Gig review: Manic Street Preachers, Glasgow
Manic Street Preachers - Glasgow Barrowland
* * * *
New album Rewind The Film breaks fresh ground for the band more than twenty years into their career, but this set began with one of their biggest crowd-pleasers, Motorcycle Emptiness, before coasting along agreeably for a time with frontman James Dean Bradfield attacking the catchy melodic hooklines like a rottweiler.
Dapper beanpole bassist Nicky Wire, a self-styled “f***-up of fashion and mess” is no one’s idea of a good singer, least of all his own, but As Holy As The Soil, his plea to the band’s missing-presumed-dead guitarist Richey Edwards (“I love you so, won’t you please come home”), was affecting in its sincerity and vulnerability.

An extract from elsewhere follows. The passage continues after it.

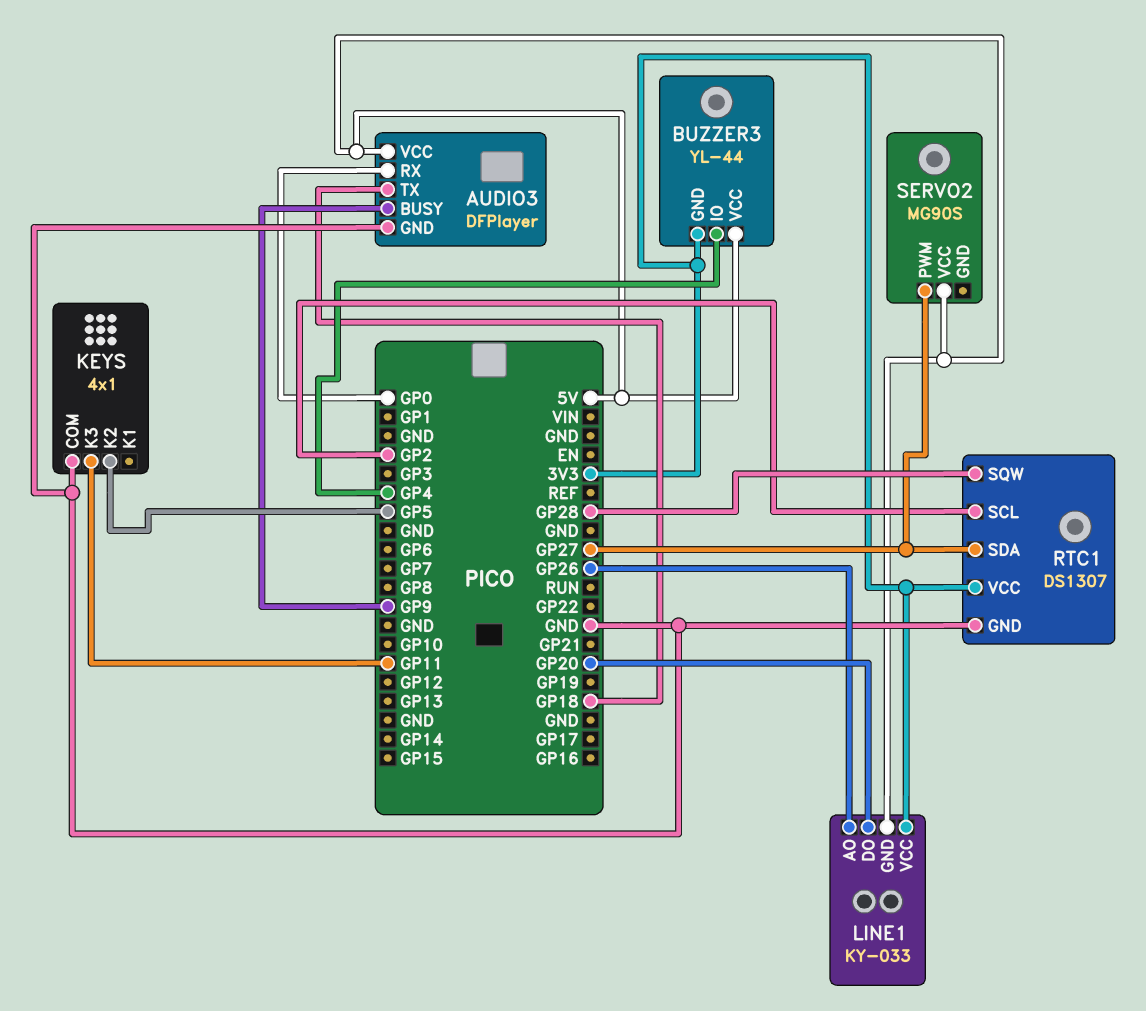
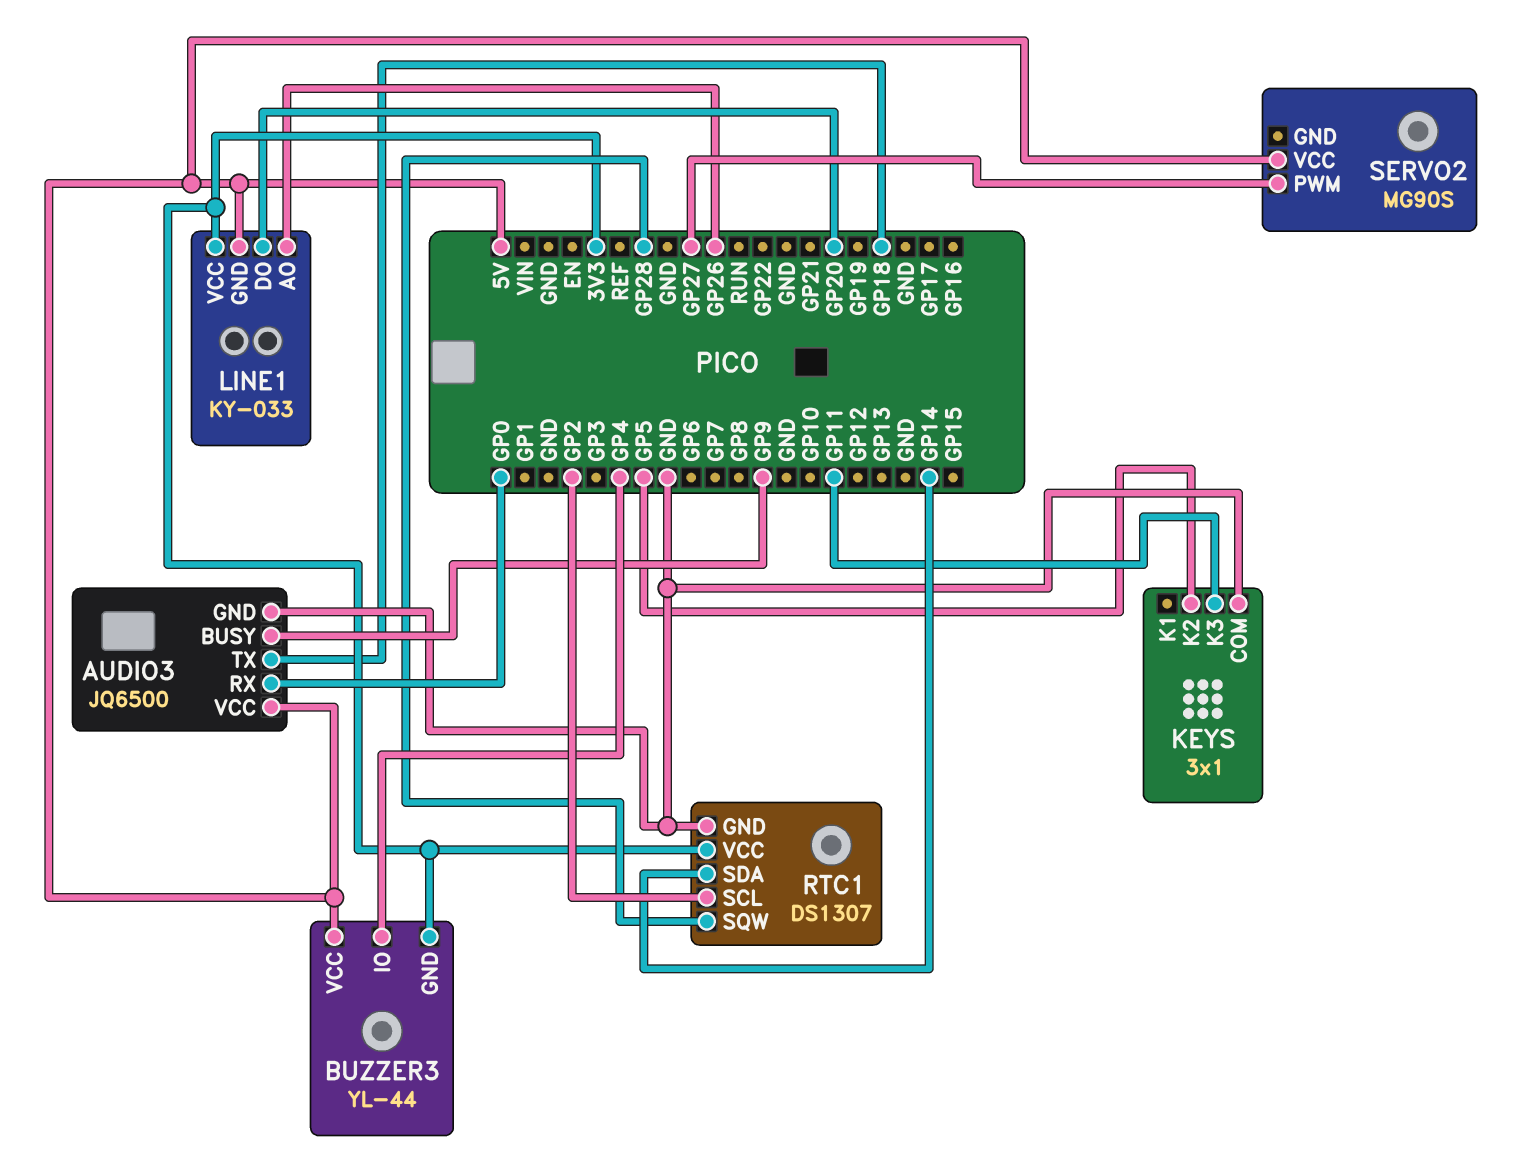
AUDIO3: DFPlayer -> JQ6500
KEYS: 4x1 -> 3x1
RTC1 pin SDA: GP27 -> GP14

The title track of the new album was a subtly epic and dynamic addition to their set, but a slowburn compared to the instant hit of the following You Love Us, while the poetically politicised 30 Year War slotted with distinction into a powerful closing salvo including the ever potent Kevin Carter, primitive debut single Motown Junk – preceded by a burst of The Skids’ Into The Valley to complement an earlier cover of Big Country’s Chance – and the uplifting crescendo of A Design For Life.